Written task: Render every line of the records below as a JSON list of strings, one string per line, with blank lines omitted.

Segment Open

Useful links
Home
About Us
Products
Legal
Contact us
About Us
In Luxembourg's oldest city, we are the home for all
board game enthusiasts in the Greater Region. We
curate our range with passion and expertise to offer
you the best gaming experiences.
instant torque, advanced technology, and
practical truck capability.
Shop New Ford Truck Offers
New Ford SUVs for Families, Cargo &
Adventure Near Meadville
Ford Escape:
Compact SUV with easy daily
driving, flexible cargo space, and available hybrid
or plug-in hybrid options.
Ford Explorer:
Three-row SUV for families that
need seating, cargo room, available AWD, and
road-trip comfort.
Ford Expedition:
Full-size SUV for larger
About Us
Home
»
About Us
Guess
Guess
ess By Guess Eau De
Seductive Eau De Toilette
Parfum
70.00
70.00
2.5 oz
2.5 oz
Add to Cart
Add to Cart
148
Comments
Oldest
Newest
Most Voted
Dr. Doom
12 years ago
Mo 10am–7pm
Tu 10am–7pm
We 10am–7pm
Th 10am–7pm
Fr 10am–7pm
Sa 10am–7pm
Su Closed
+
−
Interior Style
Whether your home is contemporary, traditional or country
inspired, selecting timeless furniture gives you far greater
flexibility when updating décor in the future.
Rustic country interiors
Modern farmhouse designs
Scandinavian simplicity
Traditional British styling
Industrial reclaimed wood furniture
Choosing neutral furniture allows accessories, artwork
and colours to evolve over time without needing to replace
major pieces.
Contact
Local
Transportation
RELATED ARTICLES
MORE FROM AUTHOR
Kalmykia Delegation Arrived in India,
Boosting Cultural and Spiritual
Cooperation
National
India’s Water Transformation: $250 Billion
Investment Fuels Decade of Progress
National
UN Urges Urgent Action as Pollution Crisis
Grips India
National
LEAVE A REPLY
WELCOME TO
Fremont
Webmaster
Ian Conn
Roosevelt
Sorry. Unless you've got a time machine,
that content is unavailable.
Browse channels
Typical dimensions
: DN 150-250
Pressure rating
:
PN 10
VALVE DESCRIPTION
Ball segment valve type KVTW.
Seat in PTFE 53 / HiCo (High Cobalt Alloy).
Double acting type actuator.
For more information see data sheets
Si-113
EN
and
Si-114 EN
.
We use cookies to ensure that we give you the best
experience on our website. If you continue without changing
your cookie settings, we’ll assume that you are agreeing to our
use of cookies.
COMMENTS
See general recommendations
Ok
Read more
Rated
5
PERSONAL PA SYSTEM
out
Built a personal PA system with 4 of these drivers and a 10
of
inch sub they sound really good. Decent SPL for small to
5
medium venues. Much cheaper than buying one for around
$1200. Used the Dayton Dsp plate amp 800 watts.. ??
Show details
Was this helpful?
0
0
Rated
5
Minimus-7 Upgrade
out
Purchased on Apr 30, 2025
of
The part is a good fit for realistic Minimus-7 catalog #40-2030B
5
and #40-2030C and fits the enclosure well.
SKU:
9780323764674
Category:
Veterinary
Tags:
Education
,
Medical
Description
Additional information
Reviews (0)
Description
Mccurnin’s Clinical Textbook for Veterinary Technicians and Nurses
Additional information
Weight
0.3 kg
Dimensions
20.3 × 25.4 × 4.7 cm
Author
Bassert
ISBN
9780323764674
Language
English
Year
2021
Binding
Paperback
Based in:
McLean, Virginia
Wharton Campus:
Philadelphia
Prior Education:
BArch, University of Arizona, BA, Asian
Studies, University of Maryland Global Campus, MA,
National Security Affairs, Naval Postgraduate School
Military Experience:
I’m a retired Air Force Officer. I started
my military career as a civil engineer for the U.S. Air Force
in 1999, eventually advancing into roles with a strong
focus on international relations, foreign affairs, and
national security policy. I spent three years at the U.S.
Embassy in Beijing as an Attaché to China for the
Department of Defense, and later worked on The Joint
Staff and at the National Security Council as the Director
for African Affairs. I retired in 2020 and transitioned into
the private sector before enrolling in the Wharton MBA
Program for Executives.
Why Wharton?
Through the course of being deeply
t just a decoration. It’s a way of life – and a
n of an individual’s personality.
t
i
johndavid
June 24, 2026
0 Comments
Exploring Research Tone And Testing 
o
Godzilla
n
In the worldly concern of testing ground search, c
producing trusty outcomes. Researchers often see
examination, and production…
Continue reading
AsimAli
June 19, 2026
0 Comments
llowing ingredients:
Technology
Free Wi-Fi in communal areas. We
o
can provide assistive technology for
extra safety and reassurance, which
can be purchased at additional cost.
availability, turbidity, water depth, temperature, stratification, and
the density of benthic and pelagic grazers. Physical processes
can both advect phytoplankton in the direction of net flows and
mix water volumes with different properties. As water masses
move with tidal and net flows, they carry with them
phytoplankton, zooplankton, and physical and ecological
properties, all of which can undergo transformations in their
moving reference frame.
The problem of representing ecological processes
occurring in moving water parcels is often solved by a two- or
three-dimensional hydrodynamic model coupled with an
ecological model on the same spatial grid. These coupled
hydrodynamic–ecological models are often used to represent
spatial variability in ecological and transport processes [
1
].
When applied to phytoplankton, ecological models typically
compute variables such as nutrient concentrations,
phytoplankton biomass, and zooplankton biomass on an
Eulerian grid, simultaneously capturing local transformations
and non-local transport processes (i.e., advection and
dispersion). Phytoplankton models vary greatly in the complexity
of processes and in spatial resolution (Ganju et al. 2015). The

Segment Closed

Result of this task:
[
  "Useful links",
  "Home",
  "About Us",
  "Products",
  "Legal",
  "Contact us",
  "About Us",
  "In Luxembourg's oldest city, we are the home for all",
  "board game enthusiasts in the Greater Region. We",
  "curate our range with passion and expertise to offer",
  "you the best gaming experiences.",
  "instant torque, advanced technology, and",
  "practical truck capability.",
  "Shop New Ford Truck Offers",
  "New Ford SUVs for Families, Cargo &",
  "Adventure Near Meadville",
  "Ford Escape:",
  "Compact SUV with easy daily",
  "driving, flexible cargo space, and available hybrid",
  "or plug-in hybrid options.",
  "Ford Explorer:",
  "Three-row SUV for families that",
  "need seating, cargo room, available AWD, and",
  "road-trip comfort.",
  "Ford Expedition:",
  "Full-size SUV for larger",
  "About Us",
  "Home",
  "»",
  "About Us",
  "Guess",
  "Guess",
  "ess By Guess Eau De",
  "Seductive Eau De Toilette",
  "Parfum",
  "70.00",
  "70.00",
  "2.5 oz",
  "2.5 oz",
  "Add to Cart",
  "Add to Cart",
  "148",
  "Comments",
  "Oldest",
  "Newest",
  "Most Voted",
  "Dr. Doom",
  "12 years ago",
  "Mo 10am–7pm",
  "Tu 10am–7pm",
  "We 10am–7pm",
  "Th 10am–7pm",
  "Fr 10am–7pm",
  "Sa 10am–7pm",
  "Su Closed",
  "+",
  "−",
  "Interior Style",
  "Whether your home is contemporary, traditional or country",
  "inspired, selecting timeless furniture gives you far greater",
  "flexibility when updating décor in the future.",
  "Rustic country interiors",
  "Modern farmhouse designs",
  "Scandinavian simplicity",
  "Traditional British styling",
  "Industrial reclaimed wood furniture",
  "Choosing neutral furniture allows accessories, artwork",
  "and colours to evolve over time without needing to replace",
  "major pieces.",
  "Contact",
  "Local",
  "Transportation",
  "RELATED ARTICLES",
  "MORE FROM AUTHOR",
  "Kalmykia Delegation Arrived in India,",
  "Boosting Cultural and Spiritual",
  "Cooperation",
  "National",
  "India’s Water Transformation: $250 Billion",
  "Investment Fuels Decade of Progress",
  "National",
  "UN Urges Urgent Action as Pollution Crisis",
  "Grips India",
  "National",
  "LEAVE A REPLY",
  "WELCOME TO",
  "Fremont",
  "Webmaster",
  "Ian Conn",
  "Roosevelt",
  "Sorry. Unless you've got a time machine,",
  "that content is unavailable.",
  "Browse channels",
  "Typical dimensions",
  ": DN 150-250",
  "Pressure rating",
  ":",
  "PN 10",
  "VALVE DESCRIPTION",
  "Ball segment valve type KVTW.",
  "Seat in PTFE 53 / HiCo (High Cobalt Alloy).",
  "Double acting type actuator.",
  "For more information see data sheets",
  "Si-113",
  "EN",
  "and",
  "Si-114 EN",
  ".",
  "We use cookies to ensure that we give you the best",
  "experience on our website. If you continue without changing",
  "your cookie settings, we’ll assume that you are agreeing to our",
  "use of cookies.",
  "COMMENTS",
  "See general recommendations",
  "Ok",
  "Read more",
  "Rated",
  "5",
  "PERSONAL PA SYSTEM",
  "out",
  "Built a personal PA system with 4 of these drivers and a 10",
  "of",
  "inch sub they sound really good. Decent SPL for small to",
  "5",
  "medium venues. Much cheaper than buying one for around",
  "$1200. Used the Dayton Dsp plate amp 800 watts.. ??",
  "Show details",
  "Was this helpful?",
  "0",
  "0",
  "Rated",
  "5",
  "Minimus-7 Upgrade",
  "out",
  "Purchased on Apr 30, 2025",
  "of",
  "The part is a good fit for realistic Minimus-7 catalog #40-2030B",
  "5",
  "and #40-2030C and fits the enclosure well.",
  "SKU:",
  "9780323764674",
  "Category:",
  "Veterinary",
  "Tags:",
  "Education",
  ",",
  "Medical",
  "Description",
  "Additional information",
  "Reviews (0)",
  "Description",
  "Mccurnin’s Clinical Textbook for Veterinary Technicians and Nurses",
  "Additional information",
  "Weight",
  "0.3 kg",
  "Dimensions",
  "20.3 × 25.4 × 4.7 cm",
  "Author",
  "Bassert",
  "ISBN",
  "9780323764674",
  "Language",
  "English",
  "Year",
  "2021",
  "Binding",
  "Paperback",
  "Based in:",
  "McLean, Virginia",
  "Wharton Campus:",
  "Philadelphia",
  "Prior Education:",
  "BArch, University of Arizona, BA, Asian",
  "Studies, University of Maryland Global Campus, MA,",
  "National Security Affairs, Naval Postgraduate School",
  "Military Experience:",
  "I’m a retired Air Force Officer. I started",
  "my military career as a civil engineer for the U.S. Air Force",
  "in 1999, eventually advancing into roles with a strong",
  "focus on international relations, foreign affairs, and",
  "national security policy. I spent three years at the U.S.",
  "Embassy in Beijing as an Attaché to China for the",
  "Department of Defense, and later worked on The Joint",
  "Staff and at the National Security Council as the Director",
  "for African Affairs. I retired in 2020 and transitioned into",
  "the private sector before enrolling in the Wharton MBA",
  "Program for Executives.",
  "Why Wharton?",
  "Through the course of being deeply",
  "t just a decoration. It’s a way of life – and a",
  "n of an individual’s personality.",
  "t",
  "i",
  "johndavid",
  "June 24, 2026",
  "0 Comments",
  "Exploring Research Tone And Testing ",
  "o",
  "Godzilla",
  "n",
  "In the worldly concern of testing ground search, c",
  "producing trusty outcomes. Researchers often see",
  "examination, and production…",
  "Continue reading",
  "AsimAli",
  "June 19, 2026",
  "0 Comments",
  "llowing ingredients:",
  "Technology",
  "Free Wi-Fi in communal areas. We",
  "o",
  "can provide assistive technology for",
  "extra safety and reassurance, which",
  "can be purchased at additional cost.",
  "availability, turbidity, water depth, temperature, stratification, and",
  "the density of benthic and pelagic grazers. Physical processes",
  "can both advect phytoplankton in the direction of net flows and",
  "mix water volumes with different properties. As water masses",
  "move with tidal and net flows, they carry with them",
  "phytoplankton, zooplankton, and physical and ecological",
  "properties, all of which can undergo transformations in their",
  "moving reference frame.",
  "The problem of representing ecological processes",
  "occurring in moving water parcels is often solved by a two- or",
  "three-dimensional hydrodynamic model coupled with an",
  "ecological model on the same spatial grid. These coupled",
  "hydrodynamic–ecological models are often used to represent",
  "spatial variability in ecological and transport processes [",
  "1",
  "].",
  "When applied to phytoplankton, ecological models typically",
  "compute variables such as nutrient concentrations,",
  "phytoplankton biomass, and zooplankton biomass on an",
  "Eulerian grid, simultaneously capturing local transformations",
  "and non-local transport processes (i.e., advection and",
  "dispersion). Phytoplankton models vary greatly in the complexity",
  "of processes and in spatial resolution (Ganju et al. 2015). The"
]